:: Extracted entries

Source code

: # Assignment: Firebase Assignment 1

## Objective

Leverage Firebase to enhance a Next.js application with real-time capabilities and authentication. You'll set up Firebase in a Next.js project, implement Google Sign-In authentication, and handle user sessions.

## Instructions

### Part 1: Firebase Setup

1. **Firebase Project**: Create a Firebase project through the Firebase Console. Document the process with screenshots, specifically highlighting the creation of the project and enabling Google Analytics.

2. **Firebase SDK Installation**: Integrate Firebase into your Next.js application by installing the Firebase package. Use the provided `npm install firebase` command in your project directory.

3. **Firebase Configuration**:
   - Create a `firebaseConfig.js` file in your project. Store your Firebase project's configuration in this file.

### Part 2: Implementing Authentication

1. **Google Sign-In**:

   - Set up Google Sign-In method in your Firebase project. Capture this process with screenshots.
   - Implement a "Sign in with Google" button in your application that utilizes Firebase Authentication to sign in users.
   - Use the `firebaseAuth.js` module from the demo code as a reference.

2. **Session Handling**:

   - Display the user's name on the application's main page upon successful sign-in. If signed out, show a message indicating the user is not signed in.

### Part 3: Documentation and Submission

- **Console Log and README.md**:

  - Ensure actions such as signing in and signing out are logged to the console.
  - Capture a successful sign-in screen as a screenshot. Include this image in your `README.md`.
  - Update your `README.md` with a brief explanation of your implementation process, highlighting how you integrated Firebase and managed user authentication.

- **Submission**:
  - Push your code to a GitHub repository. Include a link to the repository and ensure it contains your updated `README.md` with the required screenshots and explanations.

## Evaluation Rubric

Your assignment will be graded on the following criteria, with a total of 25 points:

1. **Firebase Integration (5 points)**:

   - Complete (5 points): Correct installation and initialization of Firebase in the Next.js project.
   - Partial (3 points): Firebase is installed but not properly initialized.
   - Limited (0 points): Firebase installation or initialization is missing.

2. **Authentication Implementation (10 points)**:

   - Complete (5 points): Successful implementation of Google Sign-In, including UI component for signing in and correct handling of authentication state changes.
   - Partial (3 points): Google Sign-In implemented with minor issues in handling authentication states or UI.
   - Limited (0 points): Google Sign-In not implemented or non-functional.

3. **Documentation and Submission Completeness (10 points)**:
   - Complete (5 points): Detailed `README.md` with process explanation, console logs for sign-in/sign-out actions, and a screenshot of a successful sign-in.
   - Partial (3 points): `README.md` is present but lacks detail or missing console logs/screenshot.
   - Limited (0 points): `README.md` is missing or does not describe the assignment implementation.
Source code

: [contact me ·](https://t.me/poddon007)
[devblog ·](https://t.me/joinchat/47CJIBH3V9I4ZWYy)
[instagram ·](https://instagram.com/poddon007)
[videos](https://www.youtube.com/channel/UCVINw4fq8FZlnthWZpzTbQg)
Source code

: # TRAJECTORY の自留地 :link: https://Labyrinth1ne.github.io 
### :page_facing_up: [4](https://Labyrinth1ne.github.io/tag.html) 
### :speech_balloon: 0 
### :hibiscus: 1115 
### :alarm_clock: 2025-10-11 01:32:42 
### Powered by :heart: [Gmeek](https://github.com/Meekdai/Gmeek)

::::

● **Task item**
Give the lines of the part that opens with the line containing "### Part 1: Firebase Setup" and closes with the line containing "2. **Authentication Implementation", both included, as a JSON list of strings with one string per line. Leave out blank lines.

● **Answer box**
[
  "### Part 1: Firebase Setup",
  "1. **Firebase Project**: Create a Firebase project through the Firebase Console. Document the process with screenshots, specifically highlighting the creation of the project and enabling Google Analytics.",
  "2. **Firebase SDK Installation**: Integrate Firebase into your Next.js application by installing the Firebase package. Use the provided `npm install firebase` command in your project directory.",
  "3. **Firebase Configuration**:",
  "   - Create a `firebaseConfig.js` file in your project. Store your Firebase project's configuration in this file.",
  "### Part 2: Implementing Authentication",
  "1. **Google Sign-In**:",
  "   - Set up Google Sign-In method in your Firebase project. Capture this process with screenshots.",
  "   - Implement a \"Sign in with Google\" button in your application that utilizes Firebase Authentication to sign in users.",
  "   - Use the `firebaseAuth.js` module from the demo code as a reference.",
  "2. **Session Handling**:",
  "   - Display the user's name on the application's main page upon successful sign-in. If signed out, show a message indicating the user is not signed in.",
  "### Part 3: Documentation and Submission",
  "- **Console Log and README.md**:",
  "  - Ensure actions such as signing in and signing out are logged to the console.",
  "  - Capture a successful sign-in screen as a screenshot. Include this image in your `README.md`.",
  "  - Update your `README.md` with a brief explanation of your implementation process, highlighting how you integrated Firebase and managed user authentication.",
  "- **Submission**:",
  "  - Push your code to a GitHub repository. Include a link to the repository and ensure it contains your updated `README.md` with the required screenshots and explanations.",
  "## Evaluation Rubric",
  "Your assignment will be graded on the following criteria, with a total of 25 points:",
  "1. **Firebase Integration (5 points)**:",
  "   - Complete (5 points): Correct installation and initialization of Firebase in the Next.js project.",
  "   - Partial (3 points): Firebase is installed but not properly initialized.",
  "   - Limited (0 points): Firebase installation or initialization is missing.",
  "2. **Authentication Implementation (10 points)**:"
]